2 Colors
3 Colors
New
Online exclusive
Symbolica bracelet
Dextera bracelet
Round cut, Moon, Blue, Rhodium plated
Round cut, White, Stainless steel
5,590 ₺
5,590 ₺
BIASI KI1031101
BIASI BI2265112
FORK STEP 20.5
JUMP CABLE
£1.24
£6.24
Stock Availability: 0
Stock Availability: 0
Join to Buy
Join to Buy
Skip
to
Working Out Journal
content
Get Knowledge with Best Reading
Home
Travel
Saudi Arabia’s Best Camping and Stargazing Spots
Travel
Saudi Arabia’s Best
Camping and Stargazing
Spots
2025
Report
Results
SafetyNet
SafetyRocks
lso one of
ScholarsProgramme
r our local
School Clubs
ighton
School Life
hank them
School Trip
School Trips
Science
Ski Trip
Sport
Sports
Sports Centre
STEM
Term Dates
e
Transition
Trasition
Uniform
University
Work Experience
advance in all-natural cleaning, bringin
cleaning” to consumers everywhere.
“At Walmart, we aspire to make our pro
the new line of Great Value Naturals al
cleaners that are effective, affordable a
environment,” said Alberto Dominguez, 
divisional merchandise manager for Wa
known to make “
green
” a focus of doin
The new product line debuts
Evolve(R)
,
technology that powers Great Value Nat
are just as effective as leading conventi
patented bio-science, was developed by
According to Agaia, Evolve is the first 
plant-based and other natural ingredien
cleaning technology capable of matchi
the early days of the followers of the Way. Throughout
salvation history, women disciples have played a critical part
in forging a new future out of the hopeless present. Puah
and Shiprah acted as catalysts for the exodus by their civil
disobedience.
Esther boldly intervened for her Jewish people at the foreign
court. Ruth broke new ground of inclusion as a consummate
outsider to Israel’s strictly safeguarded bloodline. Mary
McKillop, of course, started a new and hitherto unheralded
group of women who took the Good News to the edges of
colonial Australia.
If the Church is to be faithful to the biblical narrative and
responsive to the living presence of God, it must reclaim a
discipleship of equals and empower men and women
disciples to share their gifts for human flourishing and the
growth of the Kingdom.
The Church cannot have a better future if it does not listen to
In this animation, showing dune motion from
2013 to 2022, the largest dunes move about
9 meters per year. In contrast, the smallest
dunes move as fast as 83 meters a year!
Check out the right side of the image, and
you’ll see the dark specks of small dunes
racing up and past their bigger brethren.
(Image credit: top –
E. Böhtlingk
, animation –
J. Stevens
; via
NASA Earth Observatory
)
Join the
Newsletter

_ABOUT THIS EXERCISE:_ Repeat the whole listing above without any change.

_RESPONSE FOR THIS EXERCISE:_
2 Colors
3 Colors
New
Online exclusive
Symbolica bracelet
Dextera bracelet
Round cut, Moon, Blue, Rhodium plated
Round cut, White, Stainless steel
5,590 ₺
5,590 ₺
BIASI KI1031101
BIASI BI2265112
FORK STEP 20.5
JUMP CABLE
£1.24
£6.24
Stock Availability: 0
Stock Availability: 0
Join to Buy
Join to Buy
Skip
to
Working Out Journal
content
Get Knowledge with Best Reading
Home
Travel
Saudi Arabia’s Best Camping and Stargazing Spots
Travel
Saudi Arabia’s Best
Camping and Stargazing
Spots
2025
Report
Results
SafetyNet
SafetyRocks
lso one of
ScholarsProgramme
r our local
School Clubs
ighton
School Life
hank them
School Trip
School Trips
Science
Ski Trip
Sport
Sports
Sports Centre
STEM
Term Dates
e
Transition
Trasition
Uniform
University
Work Experience
advance in all-natural cleaning, bringin
cleaning” to consumers everywhere.
“At Walmart, we aspire to make our pro
the new line of Great Value Naturals al
cleaners that are effective, affordable a
environment,” said Alberto Dominguez, 
divisional merchandise manager for Wa
known to make “
green
” a focus of doin
The new product line debuts
Evolve(R)
,
technology that powers Great Value Nat
are just as effective as leading conventi
patented bio-science, was developed by
According to Agaia, Evolve is the first 
plant-based and other natural ingredien
cleaning technology capable of matchi
the early days of the followers of the Way. Throughout
salvation history, women disciples have played a critical part
in forging a new future out of the hopeless present. Puah
and Shiprah acted as catalysts for the exodus by their civil
disobedience.
Esther boldly intervened for her Jewish people at the foreign
court. Ruth broke new ground of inclusion as a consummate
outsider to Israel’s strictly safeguarded bloodline. Mary
McKillop, of course, started a new and hitherto unheralded
group of women who took the Good News to the edges of
colonial Australia.
If the Church is to be faithful to the biblical narrative and
responsive to the living presence of God, it must reclaim a
discipleship of equals and empower men and women
disciples to share their gifts for human flourishing and the
growth of the Kingdom.
The Church cannot have a better future if it does not listen to
In this animation, showing dune motion from
2013 to 2022, the largest dunes move about
9 meters per year. In contrast, the smallest
dunes move as fast as 83 meters a year!
Check out the right side of the image, and
you’ll see the dark specks of small dunes
racing up and past their bigger brethren.
(Image credit: top –
E. Böhtlingk
, animation –
J. Stevens
; via
NASA Earth Observatory
)
Join the
Newsletter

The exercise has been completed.